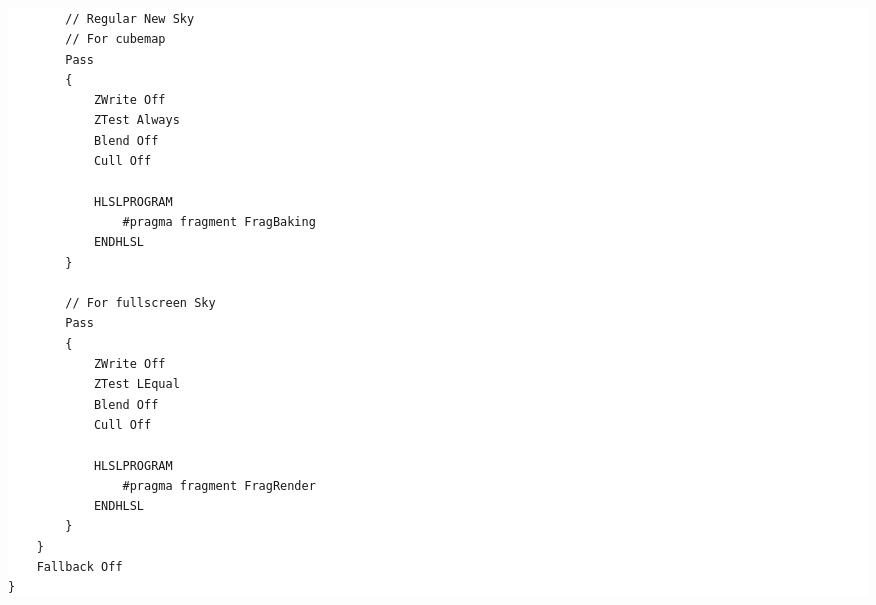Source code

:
 ```
        // Regular New Sky
        // For cubemap
        Pass
        {
            ZWrite Off
            ZTest Always
            Blend Off
            Cull Off

            HLSLPROGRAM
                #pragma fragment FragBaking
            ENDHLSL
        }

        // For fullscreen Sky
        Pass
        {
            ZWrite Off
            ZTest LEqual
            Blend Off
            Cull Off

            HLSLPROGRAM
                #pragma fragment FragRender
            ENDHLSL
        }
    }
    Fallback Off
}

```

==============================

Skipping the images, write out the whole listing exactly.

ANSWER AREA:
Source code

:
 ```
        // Regular New Sky
        // For cubemap
        Pass
        {
            ZWrite Off
            ZTest Always
            Blend Off
            Cull Off

            HLSLPROGRAM
                #pragma fragment FragBaking
            ENDHLSL
        }

        // For fullscreen Sky
        Pass
        {
            ZWrite Off
            ZTest LEqual
            Blend Off
            Cull Off

            HLSLPROGRAM
                #pragma fragment FragRender
            ENDHLSL
        }
    }
    Fallback Off
}

```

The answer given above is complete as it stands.